Dataset of hand-written digits.

In [None]:
digits = datasets.load_digits()

In [None]:
print(digits.DESCR)

## Extract data from dataset

In [None]:
X_digits = digits.data # / digits.data.max() 
y_digits = digits.target

In [None]:
n_samples = len(X_digits)

In [None]:
digits.data

## Split data into training and test

In [None]:
X_train = X_digits[:int(.9 * n_samples)]
y_train = y_digits[:int(.9 * n_samples)]
X_test = X_digits[int(.9 * n_samples):]
y_test = y_digits[int(.9 * n_samples):]

In [None]:
test_images = digits.images[int(.9 * n_samples):]

## Decision tree
A decision tree is a flowchart-like structure in which each internal node represents a "test" on an attribute (e.g. whether a coin flip comes up heads or tails), each branch represents the outcome of the test, and each leaf node represents a class label (decision taken after computing all attributes). The paths from root to leaf represent classification rules.

[Wikipedia reference](https://en.wikipedia.org/wiki/Decision_tree)
[Scikit eference](https://scikit-learn.org/stable/modules/tree.html)

In [None]:
dtree = tree.DecisionTreeClassifier()
dtree.fit(X_train, y_train)
predictions_dtree = dtree.predict(X_test)

We are using the metric of "accuracy" to evaluate our model. This is a ratio of the number of correctly predicted instances divided by the total number of instances in the dataset. We can multiply the value by 100 to get a percentage (e.g. 95% accurate). 

In [None]:
print('Decision tree accuracy: ' + str(np.round(accuracy_score(y_test, predictions_dtree), 2)))

## k Nearest Neighbor

In k-NN classification, the output is a class membership. An object is classified by a **plurality vote of its neighbors**, with the object being assigned to the class most common among its k nearest neighbors (k is a positive integer, typically small). If k = 1, then the object is simply assigned to the class of that single nearest neighbor.

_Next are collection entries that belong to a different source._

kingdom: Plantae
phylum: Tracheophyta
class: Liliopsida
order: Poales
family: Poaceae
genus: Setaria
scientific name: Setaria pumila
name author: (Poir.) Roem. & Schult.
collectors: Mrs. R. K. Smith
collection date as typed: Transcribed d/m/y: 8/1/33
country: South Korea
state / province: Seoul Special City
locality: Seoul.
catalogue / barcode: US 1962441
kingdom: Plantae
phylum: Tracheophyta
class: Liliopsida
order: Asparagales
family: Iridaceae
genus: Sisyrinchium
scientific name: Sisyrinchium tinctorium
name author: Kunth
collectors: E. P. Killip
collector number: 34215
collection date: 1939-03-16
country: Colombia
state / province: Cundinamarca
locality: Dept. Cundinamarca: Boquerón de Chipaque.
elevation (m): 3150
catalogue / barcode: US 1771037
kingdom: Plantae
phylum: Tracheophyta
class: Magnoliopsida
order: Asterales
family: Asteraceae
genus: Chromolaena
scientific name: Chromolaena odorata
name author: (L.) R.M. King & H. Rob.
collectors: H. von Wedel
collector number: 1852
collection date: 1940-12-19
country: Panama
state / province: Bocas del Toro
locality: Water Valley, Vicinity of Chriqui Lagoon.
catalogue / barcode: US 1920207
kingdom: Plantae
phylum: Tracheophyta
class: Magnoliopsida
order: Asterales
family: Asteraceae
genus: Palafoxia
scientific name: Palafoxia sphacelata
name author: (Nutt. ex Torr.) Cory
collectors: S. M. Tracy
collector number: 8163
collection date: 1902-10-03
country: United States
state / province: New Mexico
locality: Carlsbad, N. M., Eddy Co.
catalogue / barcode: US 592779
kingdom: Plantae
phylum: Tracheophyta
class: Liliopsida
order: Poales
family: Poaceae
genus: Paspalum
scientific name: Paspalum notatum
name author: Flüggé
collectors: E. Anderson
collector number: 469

- [Wikipedia reference](https://en.wikipedia.org/wiki/K-nearest_neighbors_algorithm)
- [scikit reference](https://scikit-learn.org/stable/modules/neighbors.html#nearest-neighbors-classification)

In [None]:
knn = KNeighborsClassifier(n_neighbors=5)
knn.fit(X_train, y_train)
predictions_knn = knn.predict(X_test)

In [None]:
print('kNN accuracy: ' + str(np.round(accuracy_score(y_test, predictions_knn), 2)))

## Visualize results

In [None]:
plt.rcParams['figure.figsize'] = [20, 20]
index = 0
for i in range(50):
    plt.subplot(5, 10, index + 1)
    plt.axis('off')
    plt.imshow(test_images[i], cmap=plt.cm.gray_r, interpolation='nearest')
    plt.title('Training: ' + str(y_test[i]) 
              + '\n DT rediction: ' + str(predictions_dtree[i])
              + '\n kNN rediction: ' + str(predictions_knn[i]))
    index += 1

## EXCERCISE 1
1. Find the max values of `digits.data` by running `digits.data.max()`
2. Modify the value of `X_digits`: Divide `digits.data` by `digits.data.max()`
3. Find kNN and DT predictions using the new 'X_digits'.

## EXCERCISE 2
When creating your kNN model, use `n_neighbors=10` and compare the results.